### [SELECTED TEXT]
To evaluate the performance of RCDD, the second group is conducted to compare RCDD with CCPRD which is the recurring concept drift detection method of CCP [4] under the framework of CAPLRD. That is, in CAPLRD, RCDD is replaced by CCPRD while the other codes remain the same.
To evaluate the performance of CAPLRD, the third group is conducted to compare CAPLRD with REDLLA and SPASC.
To evaluate the sensitiveness of \(\theta \) to CAPLRD, in the fourth group, the values of \(\theta \) is set as 0, 0.2, 0.4, 0.5, 0.6, 0.8, and 0.9, respectively.
In this paper, The size of the pool is unlimited. The unlabeled ratio is set as 0.9, which means 90% of labels are not available. These experiments are repeated 50 times for the synthetic datasets and 20 times for the real datasets. The parameters of CCPRD are set as follows: \(\theta =0.5\), \(Cmax=3\). The paired t-test at 95% confidence level has been conducted to detect whether the differences between our approach and other compared methods are statistically significant.
4.1 Datasets
In Table 1, the synthetic datasets of sea and cir are generated by MOA [18], the definition of sine is if \(a*sin(b*x_1+\theta )+c>x_2\), the label is 0, otherwise is 1. While the electricity dataset is collected from the Australia New South Wales electricity market, the weather dataset comes from an air force base with a 50-year time span and diverse weather patterns and the spam dataset is collected from various kinds of email about advertisements for products/web sites etc.

### [Human pose images with coordinates]
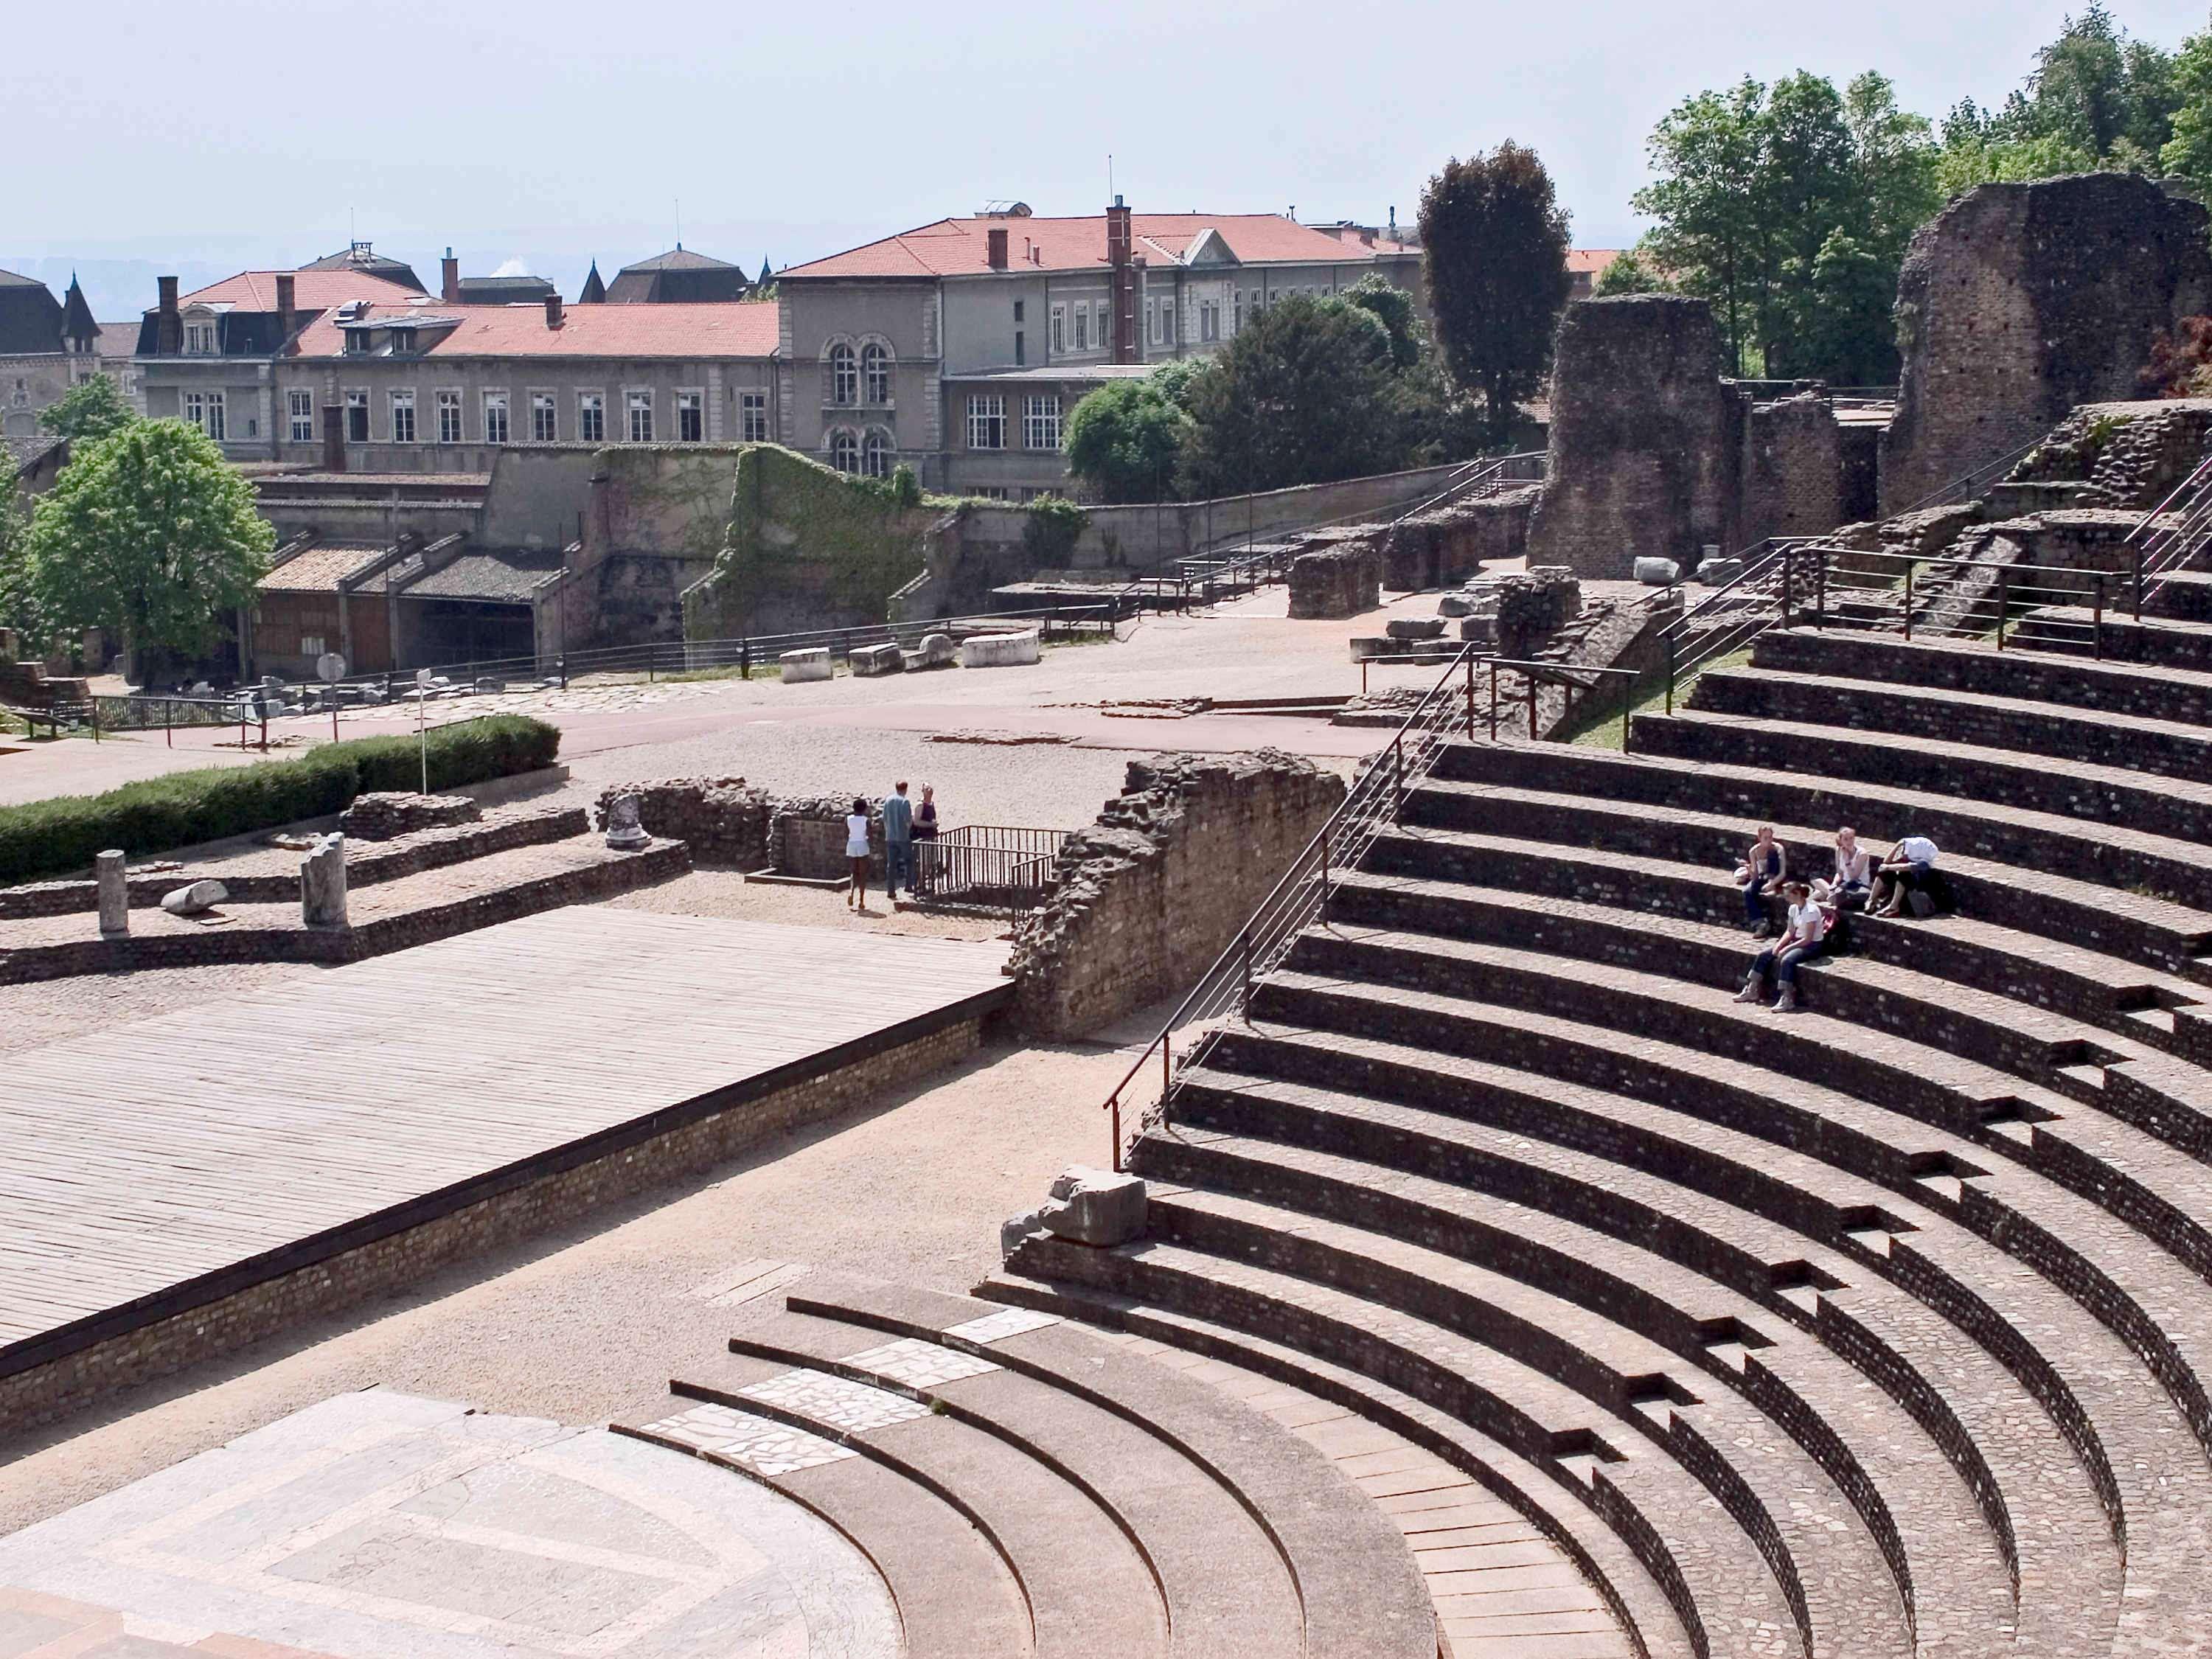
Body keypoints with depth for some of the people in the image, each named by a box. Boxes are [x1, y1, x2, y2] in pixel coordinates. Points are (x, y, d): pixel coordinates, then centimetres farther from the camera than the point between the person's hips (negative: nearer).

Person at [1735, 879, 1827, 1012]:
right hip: (1797, 941, 9)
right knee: (1763, 955, -3)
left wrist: (1786, 949, -23)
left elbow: (1808, 939, -22)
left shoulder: (1811, 911, -22)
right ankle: (1751, 990, 3)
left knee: (1787, 960, -36)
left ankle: (1787, 999, -34)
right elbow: (1790, 931, 8)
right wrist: (1779, 944, -10)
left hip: (1813, 945, -9)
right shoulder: (1793, 908, 3)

### [ACTIONS TO TAKE]
- a) In the experiment setup text, why is a paired t-test at the 95% confidence level conducted? Answer in one to three sentences.
- b) Please format all lines of the records as a numbered list, leaving out blank lines and the pictures.

### [PER-TASK ANSWERS]
- a) The paired t-test is conducted to detect whether the differences between the approach in the text and the other compared methods are statistically significant.

- b)
1. Body keypoints with depth for some of the people in the image, each named by a box. Boxes are [x1, y1, x2, y2] in pixel coordinates. Points are (x, y, d): pixel coordinates, then centimetres farther from the camera than the point between the person's hips (negative: nearer).
2. Person at [1735, 879, 1827, 1012]:
3. right hip: (1797, 941, 9)
4. right knee: (1763, 955, -3)
5. left wrist: (1786, 949, -23)
6. left elbow: (1808, 939, -22)
7. left shoulder: (1811, 911, -22)
8. right ankle: (1751, 990, 3)
9. left knee: (1787, 960, -36)
10. left ankle: (1787, 999, -34)
11. right elbow: (1790, 931, 8)
12. right wrist: (1779, 944, -10)
13. left hip: (1813, 945, -9)
14. right shoulder: (1793, 908, 3)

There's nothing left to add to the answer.